If you ever visit Spitsbergen, Norway, one of the islands of Svalbard archipelago in the Arctic Circle, you might come across coal mines, snowmobile traffic, glaciers, polar bears and reindeer. Or a giant metal box sticking out of a mountain.
Four years ago this week, researchers erected the sturdy, if homely, box called the Svalbard Global Seed Vault, or less formally, the Doomsday Vault, to store a variety of frozen seeds in case of disaster. Nearly 25,000 new samples will be added to the cave this week, bringing the total inventory to more than 740,000 specimens. Covered in rock and permafrost, the vault will stay chilly even if the electricity goes out. It is, its backers say, “the ultimate insurance policy for the world’s food supply.”
Why such a massive hoarding effort? Researchers have long been worried about the loss of crop diversity, for many reasons. All over the world, rapidly changing climates mean that crops that used to be successful may suddenly fail. Similarly, a growing interest in conservation means researchers are trying to find crop varieties that don’t require as much land or damage to natural resources. What’s more, as the global population increases, so does demand for food.
Large collections of seeds (in Svalbard and elsewhere), together with living seed gene banks across the world, will help scientists of the future shape new varieties with useful traits, whether that’s stamina in dry spells or plentiful harvests.

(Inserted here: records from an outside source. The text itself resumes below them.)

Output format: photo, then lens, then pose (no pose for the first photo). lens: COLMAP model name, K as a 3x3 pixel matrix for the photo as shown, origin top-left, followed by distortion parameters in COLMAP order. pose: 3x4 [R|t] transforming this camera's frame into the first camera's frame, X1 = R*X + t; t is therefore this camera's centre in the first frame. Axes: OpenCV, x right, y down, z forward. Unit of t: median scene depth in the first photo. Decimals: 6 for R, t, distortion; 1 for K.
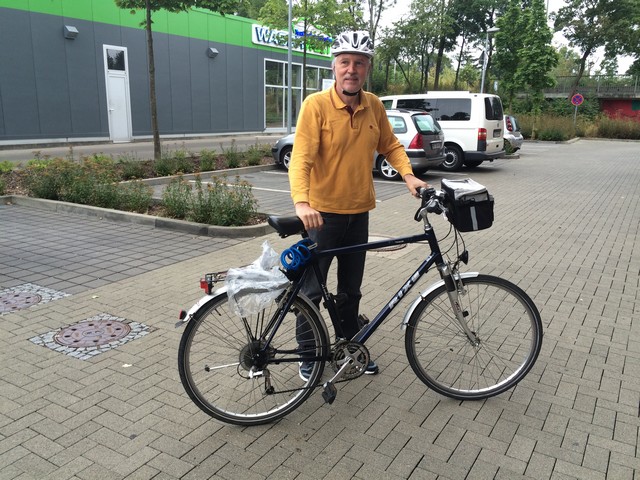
lens RADIAL K [[547.6, 0, 318.0], [0, 547.6, 240.3], [0, 0, 1]] dist [0.046936, -0.022516]
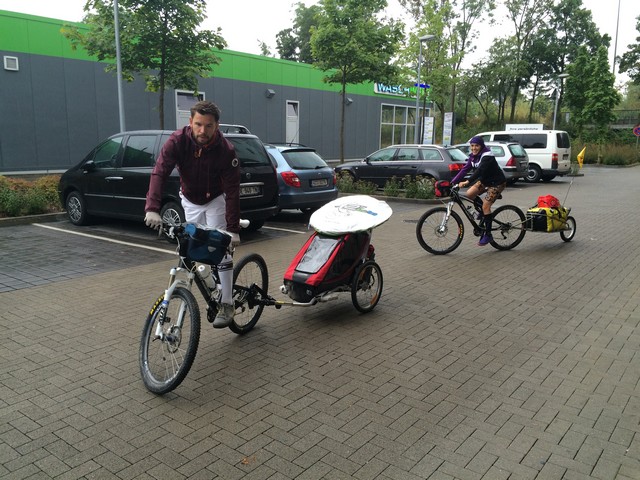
lens RADIAL K [[547.6, 0, 322.0], [0, 547.6, 239.8], [0, 0, 1]] dist [0.046936, -0.022516]
pose [[0.993895, 0.012908, -0.109575, -0.078582], [-0.018716, 0.998464, -0.052150, 0.058196], [0.108734, 0.053883, 0.992609, -0.263163]]
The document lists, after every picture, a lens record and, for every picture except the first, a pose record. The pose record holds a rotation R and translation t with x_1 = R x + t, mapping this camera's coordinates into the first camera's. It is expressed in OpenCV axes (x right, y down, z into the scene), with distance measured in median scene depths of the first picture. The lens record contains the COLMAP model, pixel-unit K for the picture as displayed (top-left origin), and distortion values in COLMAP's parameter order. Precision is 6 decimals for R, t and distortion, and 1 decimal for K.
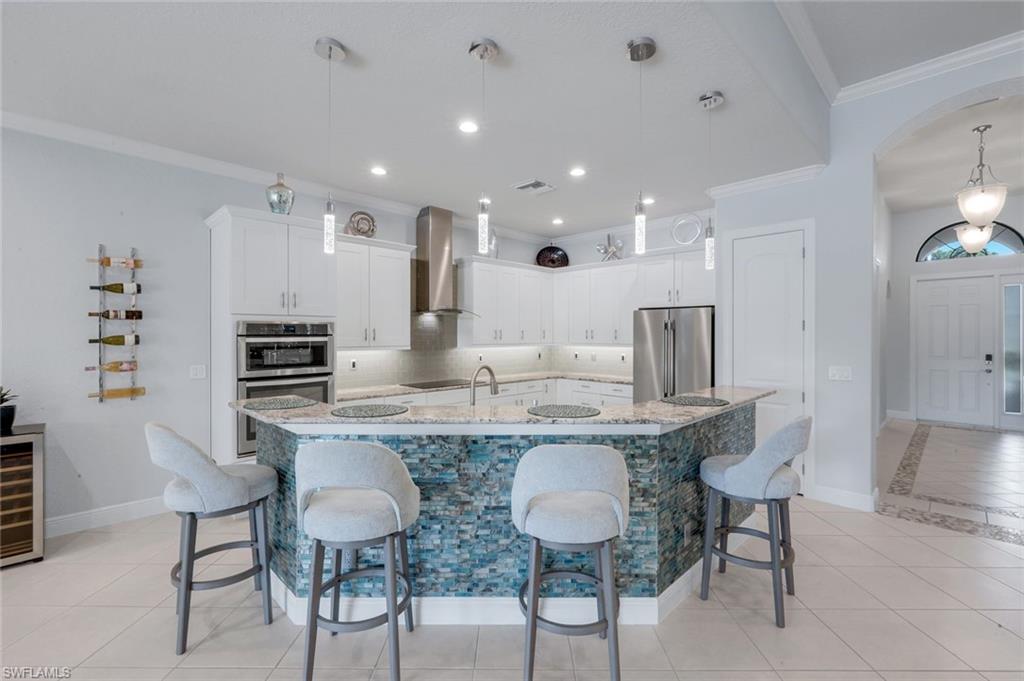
lens RADIAL K [[443.7, 0, 516.8], [0, 443.7, 338.7], [0, 0, 1]] dist [-0.000591, 0.000085]
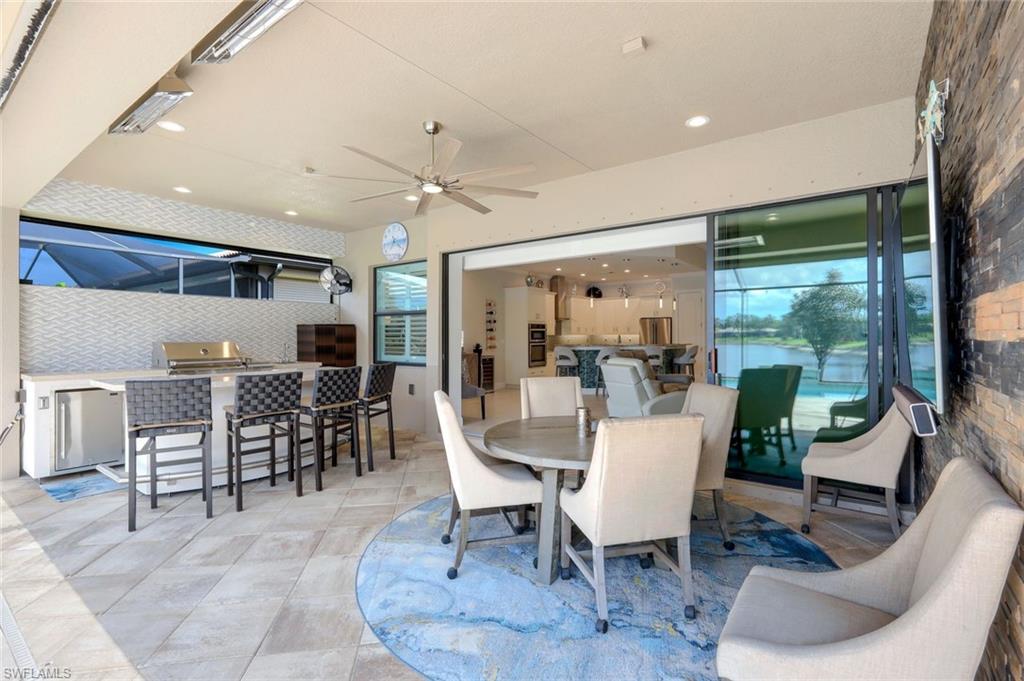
lens RADIAL K [[479.3, 0, 503.3], [0, 479.3, 338.6], [0, 0, 1]] dist [-0.002053, 0.000898]
pose [[0.991620, -0.003878, 0.129133, -1.090657], [0.004265, 0.999987, -0.002720, 0.066018], [-0.129120, 0.003248, 0.991624, -2.030919]]
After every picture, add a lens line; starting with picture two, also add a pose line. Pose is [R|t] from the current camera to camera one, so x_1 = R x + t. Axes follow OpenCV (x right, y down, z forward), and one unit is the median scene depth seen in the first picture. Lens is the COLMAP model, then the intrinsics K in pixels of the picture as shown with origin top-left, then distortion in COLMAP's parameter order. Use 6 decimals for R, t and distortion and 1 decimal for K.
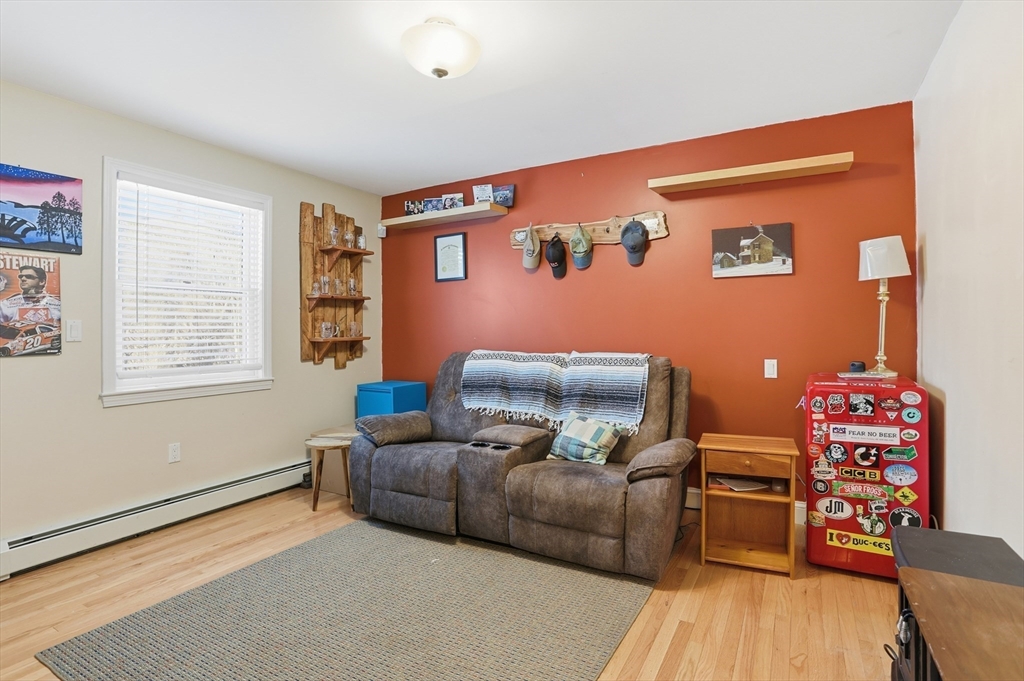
lens RADIAL K [[496.6, 0, 508.0], [0, 496.6, 329.8], [0, 0, 1]] dist [-0.076173, 0.032525]
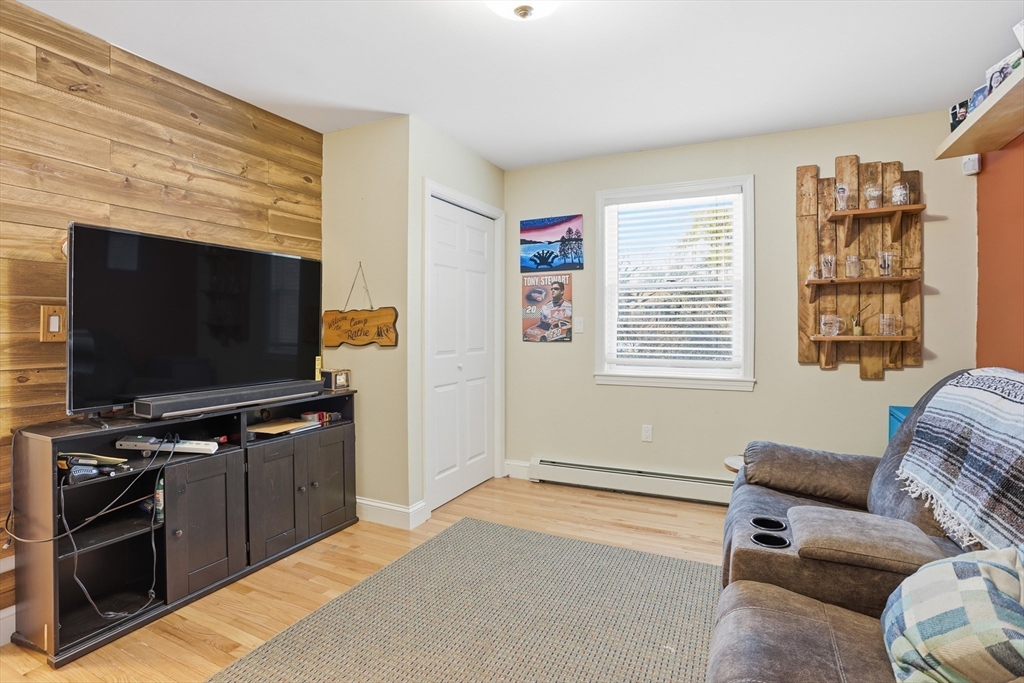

The varieties added to Svalbard this week illustrate the wide range of the collection. One is the pretty red amaranth, a high-protein and gluten-free grain that was a favorite of the Aztecs and the Incas. Another, barley from the Pamir Mountains of Tajikistan, thrives in both hot summers and snowy winters. Surprising Science readers may be most familiar with a malting barley grown today the Northwestern United States. The grain, known as Klages, is a popular ingredient in craft beers.